La donna nel quadro

"La donna nel quadro", dello scrittore premio Pulitzer 2002 con "Il declino dell’impero Whiting" Richard Russo, è un romanzo corposo e sostanzioso. Corposo perché supera le 600 pagine e sostanzioso perché non si risparmia nell'intrecciare personaggi e storie in un arco temporale anche abbastanza lungo.

Il romanzo, ovviamente, può piacere o non piacere ma non si può negare che abbia una certa capacità di attrarre il lettore e trascinarlo nella lettura. Ognuno infatti può trovare nel libro la storia che preferisce e seguirla considerando le altre storie appendici della prima. Allo stesso modo ciascun lettore può trovare il personaggio da amare (o magari da odiare) e seguirlo lungo le 600 pagine considerando gli altri personaggi al massimo come coprotagonisti.
Quindi, mettetevi comodi eleggete il vostro protagonista o la vostra storia portante e lasciatevi condurre da Russo.

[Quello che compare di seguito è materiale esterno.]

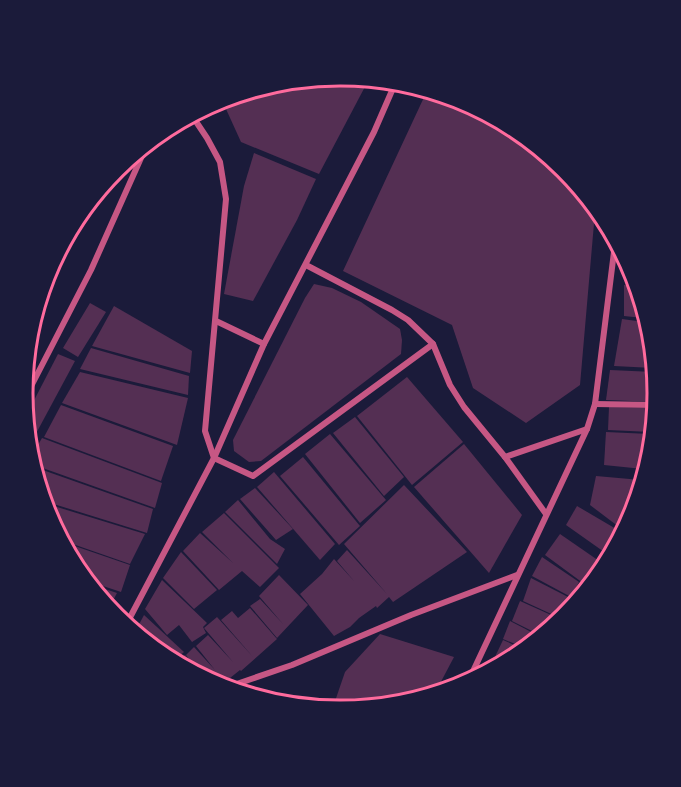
<svg xmlns="http://www.w3.org/2000/svg" width="681" height="787" font-family="'Varela Round',sans-serif">
	<style>
		.building { fill: #542f53 }
		.lines { fill: none; stroke-linecap: round; stroke-linejoin: round }
		.minor { stroke: #c65784; stroke-width: 6 }
		.rim { fill: none; stroke: #ff6b9d; stroke-width: 3 }
	</style>
	<rect width="100%" height="100%" fill="#1b1b3a"/>
	<g class="building">
		<polygon points="341,76 368,81 319,174 241,142 226,109 232,97"/>
		<polygon points="426,93 463,100 566,169 595,212 580,385 526,423 473,388 452,325 343,271"/>
		<polygon points="254,153 316,179 297,220 253,301 224,294 244,186"/>
		<polygon points="627,261 634,272 636,279 625,278"/>
		<polygon points="314,284 332,288 361,302 400,329 402,340 401,354 261,461 249,462 234,451 233,440 305,298"/>
		<polygon points="624,285 637,286 643,318 624,316"/>
		<polygon points="90,303 106,312 78,357 63,348"/>
		<polygon points="114,306 192,351 190,373 92,346"/>
		<polygon points="622,319 644,322 653,368 614,366"/>
		<polygon points="91,348 189,376 188,395 80,369"/>
		<polygon points="58,354 75,361 32,441 27,414"/>
		<polygon points="610,370 654,372 658,394 657,402 606,400"/>
		<polygon points="80,372 188,398 177,445 62,403"/>
		<polygon points="407,377 463,442 412,485 357,416"/>
		<polygon points="61,405 173,446 161,481 44,437"/>
		<polygon points="609,407 656,408 651,432 608,430"/>
		<polygon points="355,417 404,477 384,496 333,433"/>
		<polygon points="606,432 650,434 643,469 604,465"/>
		<polygon points="330,434 386,500 360,523 305,454"/>
		<polygon points="42,438 162,483 155,508 37,466 34,452"/>
		<polygon points="464,444 522,515 489,573 414,487"/>
		<polygon points="303,457 360,526 339,545 280,476"/>
		<polygon points="37,468 153,509 147,533 44,501"/>
		<polygon points="274,472 335,544 320,560 257,487"/>
		<polygon points="596,476 641,480 634,516 630,522 619,527 590,505"/>
		<polygon points="404,485 467,552 393,602 389,597 377,608 376,606 359,618 350,627 334,636 300,594 322,574 334,559 354,581 337,561 347,550 387,594 344,544"/>
		<polygon points="255,488 293,529 276,540 240,499"/>
		<polygon points="238,500 270,539 285,549 277,564 225,512"/>
		<polygon points="44,503 145,534 130,564 64,541 47,515"/>
		<polygon points="577,506 623,533 607,554 566,525"/>
		<polygon points="224,513 279,568 260,587 242,571 219,590 183,551 200,533 233,563 202,532"/>
		<polygon points="560,534 602,563 587,586 545,555"/>
		<polygon points="66,543 130,565 121,592 91,582"/>
		<polygon points="181,552 217,590 194,609 163,578"/>
		<polygon points="542,557 579,582 571,597 532,576"/>
		<polygon points="279,575 308,605 277,638 250,606 260,599 283,624 259,596"/>
		<polygon points="531,578 570,598 560,618 523,601"/>
		<polygon points="162,580 207,623 203,627 206,633 192,642 179,625 167,635 145,609"/>
		<polygon points="93,585 117,593 109,608"/>
		<polygon points="520,601 560,619 557,624 540,635 512,621"/>
		<polygon points="250,608 277,639 241,671 240,670 225,682 222,678 215,685 178,660 185,655 195,667 186,655 194,647 215,670 196,646 208,635 233,662 204,628 217,617 253,657 221,620 232,611 238,618"/>
		<polygon points="144,615 184,652 176,659 135,632"/>
		<polygon points="510,621 539,636 522,647 503,639"/>
		<polygon points="380,634 454,657 435,693 340,711 332,710 345,672"/>
		<polygon points="503,640 521,648 500,662 494,659"/>
		<polygon points="249,692 283,694 282,700 249,693"/>
	</g>
	<g class="lines">
		<g class="minor">
			<polyline points="193,117 207,138 220,162 226,199 205,431 214,458"/>
			<polyline points="306,265 392,310 408,320 433,344 450,385 464,407 505,457 546,514"/>
			<polyline points="216,321 264,344"/>
			<polyline points="24,400 91,270 145,149"/>
			<polyline points="595,404 656,405"/>
			<polyline points="505,457 587,429"/>
			<polyline points="214,458 253,476 433,344"/>
			<polyline points="126,625 214,458 264,344 374,132 394,86"/>
			<polyline points="467,684 587,429 595,404 615,244"/>
			<polyline points="225,688 292,665 411,615 517,575"/>
		</g>
	</g>
	<path d="M0 0H681V787H0ZM33 393a307 307 0 1 1 614 0a307 307 0 1 1-614 0Z" fill="#1b1b3a" fill-rule="evenodd"/>
	<path class="rim" d="M33 393a307 307 0 1 1 614 0a307 307 0 1 1-614 0Z"/>
</svg>
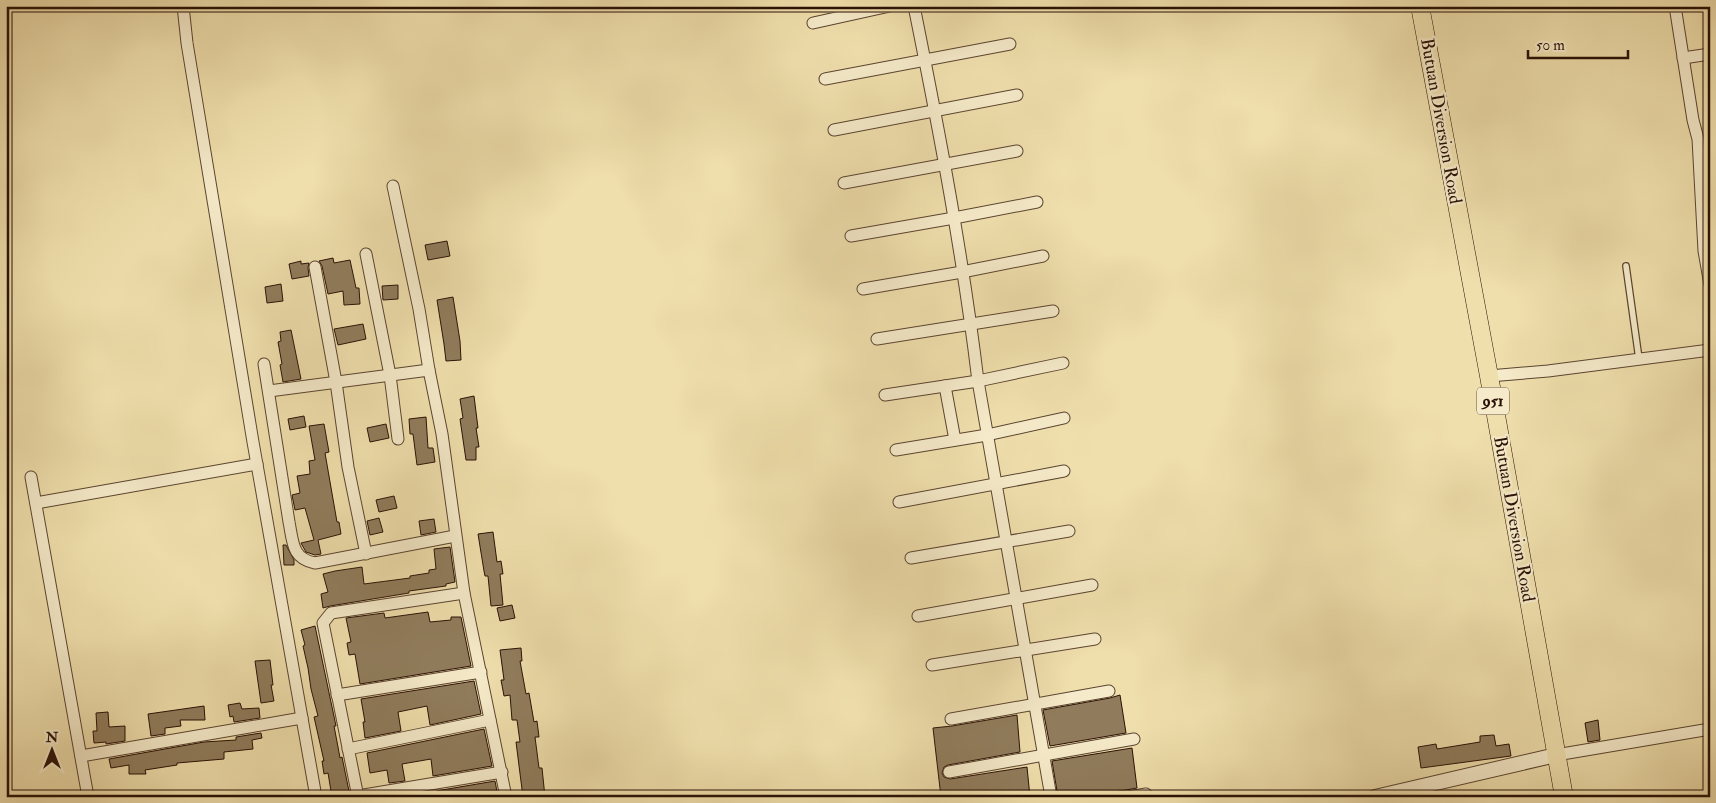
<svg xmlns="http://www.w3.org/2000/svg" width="1716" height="803" viewBox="0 0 1716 803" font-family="'IM FELL Double Pica',serif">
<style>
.building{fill:#907c5c;stroke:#2a1106}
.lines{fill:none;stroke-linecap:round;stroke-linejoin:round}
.service-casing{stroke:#5b4430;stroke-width:8}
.minor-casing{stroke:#5b4430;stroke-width:13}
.tertiary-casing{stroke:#5b4430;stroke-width:16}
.primary-casing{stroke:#2a1106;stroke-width:19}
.service{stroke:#f5eac9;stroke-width:5.5}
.minor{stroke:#f5eac9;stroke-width:11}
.tertiary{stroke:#f5eac9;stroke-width:14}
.primary{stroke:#efdfac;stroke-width:18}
.labels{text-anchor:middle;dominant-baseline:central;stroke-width:4.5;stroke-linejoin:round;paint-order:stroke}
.shield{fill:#f5eac9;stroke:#675240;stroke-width:1}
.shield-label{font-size:16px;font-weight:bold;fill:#2a1106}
.street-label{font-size:18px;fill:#2a1106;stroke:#f5eac9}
</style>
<rect width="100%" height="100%" fill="#efdfac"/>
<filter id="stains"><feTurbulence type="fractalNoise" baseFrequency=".004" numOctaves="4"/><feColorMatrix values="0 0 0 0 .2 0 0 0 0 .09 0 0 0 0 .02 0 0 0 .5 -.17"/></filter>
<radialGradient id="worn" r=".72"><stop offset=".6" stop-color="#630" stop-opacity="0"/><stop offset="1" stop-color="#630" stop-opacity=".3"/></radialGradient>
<g class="building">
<polygon points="447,241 450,256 428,260 425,245"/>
<polygon points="333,258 334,263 350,260 356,288 359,288 360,304 344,305 343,291 328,294 322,266 319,261"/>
<polygon points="301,261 301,264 309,263 308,268 309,276 292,279 289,264"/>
<polygon points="281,284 283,301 267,303 265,287"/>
<polygon points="398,285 398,299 383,300 382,286"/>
<polygon points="453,297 460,341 461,360 446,361 444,344 437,300"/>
<polygon points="363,324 366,339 338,345 334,329"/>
<polygon points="291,330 301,379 283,382 280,365 282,364 278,342 281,341 280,332"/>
<polygon points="474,396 478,428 476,428 479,447 476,447 476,460 466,460 460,419 463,418 460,399"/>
<polygon points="304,416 306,427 290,430 288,419"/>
<polygon points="426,417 428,448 433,448 435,462 417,465 413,434 410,434 409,419"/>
<polygon points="324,424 329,452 325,453 337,522 339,522 341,534 318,540 321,554 315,555 306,552 302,545 301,543 314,540 305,508 295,510 292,495 300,493 297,476 310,474 309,461 315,460 309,426"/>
<polygon points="386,424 389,438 370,442 367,428"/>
<polygon points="394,496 397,508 379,512 376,500"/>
<polygon points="379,518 383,532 370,535 367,521"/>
<polygon points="434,519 436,532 421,535 419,521"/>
<polygon points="493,532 497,562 501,561 503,574 500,574 503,605 491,606 488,576 485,576 484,571 478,534"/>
<polygon points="283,545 286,545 294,560 294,565 284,565"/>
<polygon points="450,547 455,582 446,584 446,586 409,591 409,593 330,606 323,608 321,594 328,592 323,574 335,571 362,567 364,584 410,578 410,576 429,573 429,570 436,569 434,549"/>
<polygon points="512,605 515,618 500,621 497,608"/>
<polygon points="428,612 430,622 451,620 451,617 461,617 471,666 360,684 355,654 349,655 347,643 351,642 346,618 384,613 385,618"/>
<polygon points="315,626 336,726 334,726 338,747 340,758 342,757 350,796 332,797 328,773 324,774 322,761 324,761 314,717 318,716 311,689 308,668 303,646 305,645 301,630"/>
<polygon points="521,648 522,661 520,661 526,694 529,693 534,722 537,721 539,737 535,737 539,768 542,768 545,797 523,797 516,742 520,742 517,720 512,720 510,695 504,696 501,680 504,680 500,650"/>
<polygon points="270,660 273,685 271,685 274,701 261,703 255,661"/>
<polygon points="474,681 481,714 430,725 427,706 398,712 401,731 365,738 363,722 365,722 361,699"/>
<polygon points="1120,695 1126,733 1050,746 1043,710 1110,698"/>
<polygon points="240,703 242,709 259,708 260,718 234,722 233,716 230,717 228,705"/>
<polygon points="204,706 205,720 180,720 181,726 165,728 165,734 151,736 148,714"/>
<polygon points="108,712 109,727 125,726 125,741 106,744 106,742 94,743 93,731 97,731 96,713"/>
<polygon points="1017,715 1020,752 948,765 944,767 942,773 944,777 950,779 1027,767 1030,797 941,797 933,728 952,726"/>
<polygon points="1598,720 1600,740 1588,742 1585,723"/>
<polygon points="484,729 492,766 433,776 431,759 402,764 405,781 389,783 387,770 370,773 367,753"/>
<polygon points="261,733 262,738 252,740 253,749 224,752 224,759 177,763 177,765 145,770 146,774 129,774 129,765 111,768 109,759 204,742 236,740 236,737"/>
<polygon points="1494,735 1496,746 1509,744 1511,756 1421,768 1418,747 1436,744 1437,749 1480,742 1480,736"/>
<polygon points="1132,748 1137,788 1087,797 1058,797 1052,761"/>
<polygon points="495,781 498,797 437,797 436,791"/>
</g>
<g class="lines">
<g class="service-casing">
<polyline id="service" points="1626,266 1639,359"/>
</g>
<g class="minor-casing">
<g id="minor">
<polyline points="183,6 187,43 253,442 316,797"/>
<path d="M914 6C939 130 963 256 978 381L1051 797"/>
<polyline points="1675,6 1693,120 1698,139 1704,251 1710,285"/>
<polyline points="813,23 890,6"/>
<polyline points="1683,58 1710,54"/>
<polyline points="825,79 1010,44"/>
<polyline points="834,130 1017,95"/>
<polyline points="844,183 1017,151"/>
<polyline points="393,186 419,309 429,370"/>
<polyline points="851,236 954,218 1037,202"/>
<polyline points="366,254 390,375 398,439"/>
<polyline points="315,267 336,382 348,467 366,554"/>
<polyline points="863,289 962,272 1043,256"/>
<polyline points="877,339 1053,311"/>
<path d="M264 364 289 522C293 542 292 559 315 563L455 536"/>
<polyline points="1489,376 1548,371 1710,350"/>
<polyline points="945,386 955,440"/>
<polyline points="269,391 429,370 442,434 464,593 506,797"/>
<polyline points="885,395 978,381 1063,363"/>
<polyline points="896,450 987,435 1064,418"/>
<polyline points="31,477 88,797"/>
<polyline points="899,502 1064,471"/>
<polyline points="36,503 257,464"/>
<polyline points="911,558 1069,531"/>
<polyline points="918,616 1092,585"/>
<polyline points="932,665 1095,639"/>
<polyline points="337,695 481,672"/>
<polyline points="951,719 1109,691"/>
<polyline points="348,749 490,720"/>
<polyline points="1556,755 1710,729"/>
<polyline points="81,756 302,718"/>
<polyline points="949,772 1134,739"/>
<polyline points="358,796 502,772"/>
<polyline points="358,797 323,623 331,613 464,593"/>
<polyline points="1128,797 1146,794"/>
</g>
</g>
<g class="tertiary-casing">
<polyline id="tertiary" points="1375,797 1556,755"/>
</g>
<g class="primary-casing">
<polyline id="primary" points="1420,6 1489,376 1564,797"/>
</g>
<use href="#service" class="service"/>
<use href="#minor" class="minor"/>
<use href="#tertiary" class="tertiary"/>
<use href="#primary" class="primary"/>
</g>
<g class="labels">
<rect class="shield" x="1477" y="387.5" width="32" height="27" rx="4"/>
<g class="shield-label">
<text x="1493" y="401">951</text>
</g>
<g class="street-label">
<text transform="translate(1441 121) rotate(80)">Butuan Diversion Road</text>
<text transform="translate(1514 519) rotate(80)">Butuan Diversion Road</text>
</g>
</g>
<rect width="1716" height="803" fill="none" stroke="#efdfac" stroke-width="25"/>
<rect x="8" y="8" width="1701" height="788" fill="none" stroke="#2a1106" stroke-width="2.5"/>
<rect x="12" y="12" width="1691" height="778" fill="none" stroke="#2a1106"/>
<g transform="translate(52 750)" stroke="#f5eac9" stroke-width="4" paint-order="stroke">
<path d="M0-4L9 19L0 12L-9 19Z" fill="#2a1106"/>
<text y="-8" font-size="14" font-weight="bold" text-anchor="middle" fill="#2a1106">N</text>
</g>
<path d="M1528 50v8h100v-8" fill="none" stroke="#2a1106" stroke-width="2.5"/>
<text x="1536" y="50" font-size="15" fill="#2a1106" stroke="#f5eac9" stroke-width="4" paint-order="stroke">50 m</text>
<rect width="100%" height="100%" filter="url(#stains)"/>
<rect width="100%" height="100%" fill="url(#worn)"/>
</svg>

Vi presenterà: Louis Charles detto Lou anzi detto Lucy (il primo giorno di scuola la maestra all’appello lo aveva chiamato Lou C.), sua madre e suo padre prima distributore di latte e poi piccolo negoziante, vi presenterà Sarah che poi diventerà sua moglie e soprattuto vi presenterà Bobby il suo amico del cuore che diventerà pittore.
Vi racconterà la storia di Thomaston (misteriosa cittadina nello stato di New York, della scuola della città, dei conflitti generazionali, sociali e razziali. Vi racconterà difficoltà di una famiglia, poi quelle di un'altra. Vi parlerà di contrasti tra padre e figlio, di primi amori che sbocciano, di altri che sembrano non sbocciare mai, di donne intelligenti e uomini spesso sciocchi o semplicemente "lenti" nel comprendere. Ci sarà un po' di violenza, qualche disastro, una crisi economica della città ed una della famiglia, ci sarà malattia ed amore. Vi descriverà il buono, troppo buono, ed il duro, troppo violento. Affronetrà l'amicizia tra ragazzi ed adulti, quella vera e quella presunta, quella unilaterale. Vi porterà attraverso le misteriose perdite di conoscenza di Lou (Lucy), gli improvvisi scatti di violenza di Bobby ed una tardiva ricerca di se stessa da parte di Sarah. Metterà a confronto un uomo che non è mai uscito dalla sua città per sessantanni ed uno che per più di quaranta ha avuto paura di tornarci.

Leggendo farete supposizioni, forse spererete che accada questo o quello o che almeno sia accaduto in passato oppure, al contrario, vi augurerete che mai sia accaduto e mai accada e così aArriverete alla fine della oltre seicento pagine.

Il romanzo è interessante ed indubbiamente scritto con una grande capacità da Russo. La lettura è agevole e abbastanza scorrevole. Va però letto per quello che è: un romanzone sulla provincia americana, una saga di famiglia, la storia di due uomini ed una donna, il racconto di una vita. Non soffermatevi troppo, non cercate di approfondire perché potrebbero affiorare banalità eccessive, semplificazioni esagerate.